The creditworthiness index is used to assess the creditworthiness of individuals or companies. It is calculated on the basis of various factors and is intended to provide a forecast of how likely a natural or legal person is to repay a loan on time and to the full amount. This is to provide a potential contracting partner with an exact idea of possible risks before concluding a contract. As a result, the creditworthiness index or score plays an important role in active risk management. Moreover, the creditworthiness index enables a company to take a sound decision on whether and at which conditions it wishes to establish a business relationship with the person assessed.
Various factors and weights play a role for the creditworthiness index - depending on who calculates it. Different service providers and credit agencies offer a creditworthiness index, which they calculate based on their own methods and data. Moreover, for some business models, the factors are weighted differently. Therefore, a given individual's creditworthiness index for a bank loan is usually not the same as for the conclusion of an insurance.
In the case of companies, equity, liquidity and payment discipline are of particular interest in calculating the creditworthiness index. In the case of private individuals, a meaningful creditworthiness index first and foremost needs to be based on comprehensive information on the person's income and expenses. In applying for a bank loan, the customers have to prove this on the basis of proof of income and tax assessments. Moreover, loan liabilities and the payment discipline so far also play a role. Credit agencies collect information on this through companies reporting to them under a contract. Negative characteristics, in particular, have an impact on the creditworthiness index. This includes entries in the record of debtors at the respective local court, enforcement orders or judicial warrants to obtain a statement on the debtor's financial situation.
Moreover, statistical values also play a role in credit scoring. This can include both the debtor's residential situation and his/her age.
The data and information available to the credit agency are converted into numerical values and weighted using a scoring procedure. This procedure is based on a mathematical model, and it results in the creditworthiness index: a numerical value along a scale. Usually, a higher creditworthiness index corresponds to a low likelihood of default and should, therefore, be aimed at. Accordingly, a full score means that it is very unlikely that this person might default on his/her obligations. In contrast to this, a low value means that a transaction with this customer might involve high risks.
The creditworthiness index is designed to identify business relationships involving risks early on and, where necessary, to avoid them. Credit transactions and their risks do not only concern banks and financial institutions - every company that performs in advance and is only paid later also runs the risk of a credit default. This can concern a telecommunications company that is only paid after it has provided a mobile phone and after its mobile phone network has been used. Moreover, it can also concern a mail-order company whose invoice the customer pays after he/she has received the goods. Such day-to-day credit transactions entitle companies to obtain information about their customers' creditworthiness.

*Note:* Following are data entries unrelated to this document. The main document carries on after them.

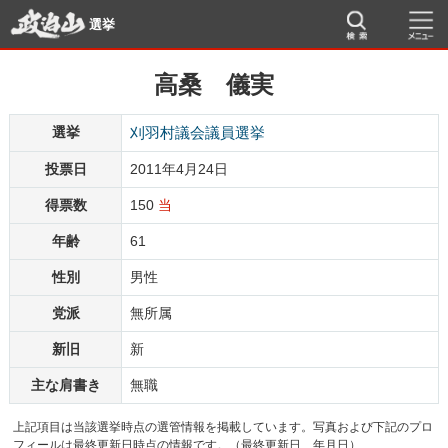
選挙
高桑 儀実
選挙
刈羽村議会議員選挙
投票日
2011年4月24日
得票数
150
当
年齢
61
性別
男性
党派
無所属
新旧
新
主な肩書き
無職
上記項目は当該選挙時点の選管情報を掲載しています。写真および下記のプロ
フィールは最終更新日時点の情報です。（最終更新日 年月日）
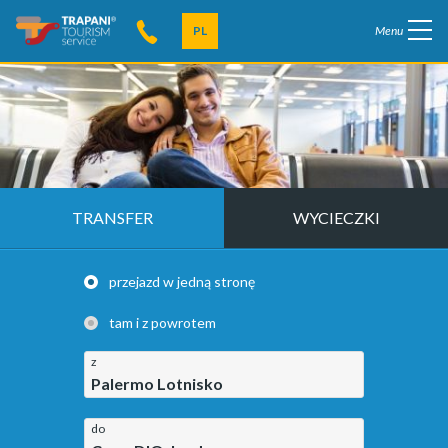
PL
Menu
TRANSFER
WYCIECZKI
przejazd w jedną stronę
tam i z powrotem
z
Palermo Lotnisko
do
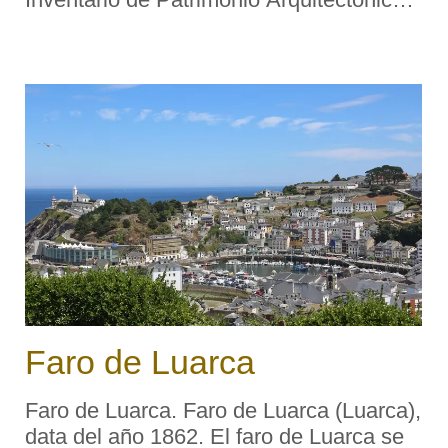
de Asturias. Descripción tipológica: El
emblemático «puente romano» de la villa
de Cangas atraviesa el r ...
Faro de Luarca
Faro de Luarca. Faro de Luarca (Luarca),
data del año 1862. El faro de Luarca se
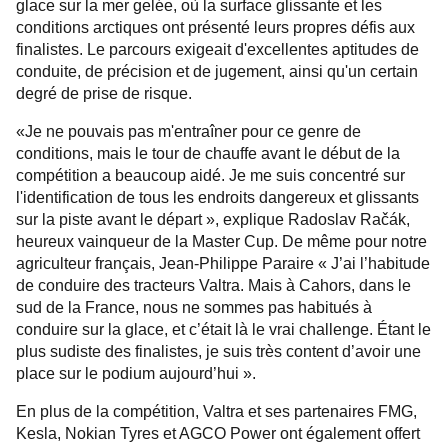
glace sur la mer gelée, où la surface glissante et les
conditions arctiques ont présenté leurs propres défis aux
finalistes. Le parcours exigeait d'excellentes aptitudes de
conduite, de précision et de jugement, ainsi qu'un certain
degré de prise de risque.
«Je ne pouvais pas m'entraîner pour ce genre de
conditions, mais le tour de chauffe avant le début de la
compétition a beaucoup aidé. Je me suis concentré sur
l'identification de tous les endroits dangereux et glissants
sur la piste avant le départ », explique Radoslav Račák,
heureux vainqueur de la Master Cup. De même pour notre
agriculteur français, Jean-Philippe Paraire « J’ai l’habitude
de conduire des tracteurs Valtra. Mais à Cahors, dans le
sud de la France, nous ne sommes pas habitués à
conduire sur la glace, et c’était là le vrai challenge. Étant le
plus sudiste des finalistes, je suis très content d’avoir une
place sur le podium aujourd’hui ».
En plus de la compétition, Valtra et ses partenaires FMG,
Kesla, Nokian Tyres et AGCO Power ont également offert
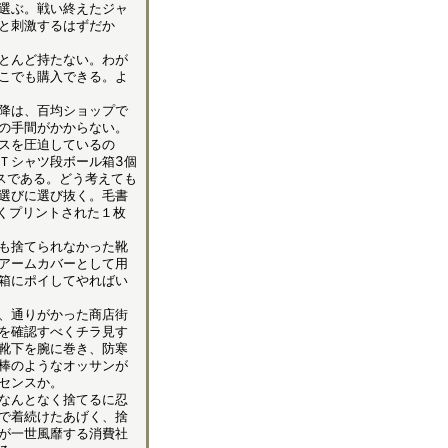
選ぶ。戦い終えたジャ
と刺激するはずだか
とんど持たない。わが
こでも購入できる。よ
降は、百均ショップで
の手間がかからない。
スを圧迫しているの
Ｔシャツ段ボール箱3個
スである。どう考えても
選びに選び抜く。毛書
くプリントされた１枚
も捨てられなかった靴
アームカバーとして用
箱にポイしてやればい
、通りがかった商店街
を確認すべくチラ見す
靴下を腕に巻き、防寒
棒のようなオッサンが
センスか。
なんとなく捨てるに忍
で着続けたあげく、捨
が一世風靡する消費社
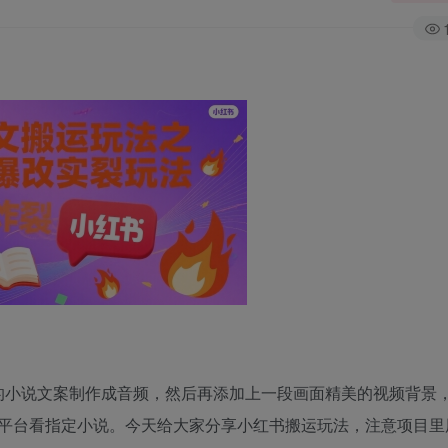
的小说文案制作成音频，然后再添加上一段画面精美的视频背景
平台看指定小说。今天给大家分享小红书搬运玩法，注意项目里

A low creditworthiness index means that the person concerned has a low credit rating and is not creditworthy or only has limited creditworthiness. If you have a low rating, you might have to face negative consequences: Your overdraft facility might be terminated and, under certain circumstances, you might not be able to open a bank account. Moreover, you might not be able to conclude rental, mobile phone or leasing agreements. In addition, loans can be subject to a higher interest because the bank justifiably wants to cover the risk of a loan default.
So, if you show poor payment discipline and have perhaps even received an enforcement order, you have to be aware that the business world will know of this. If you have doubts in this respect, you can request your current creditworthiness index from arvato Financial Solutions (of infoscore Consumer Data GmbH). The legislator grants every consumer the option of obtaining a self-report. This informs you of the data saved regarding you and of the creditworthiness index that might be transmitted to inquiring companies. In accordance with the Federal Data Protection Act (BDSG), one self-report per year is provided free.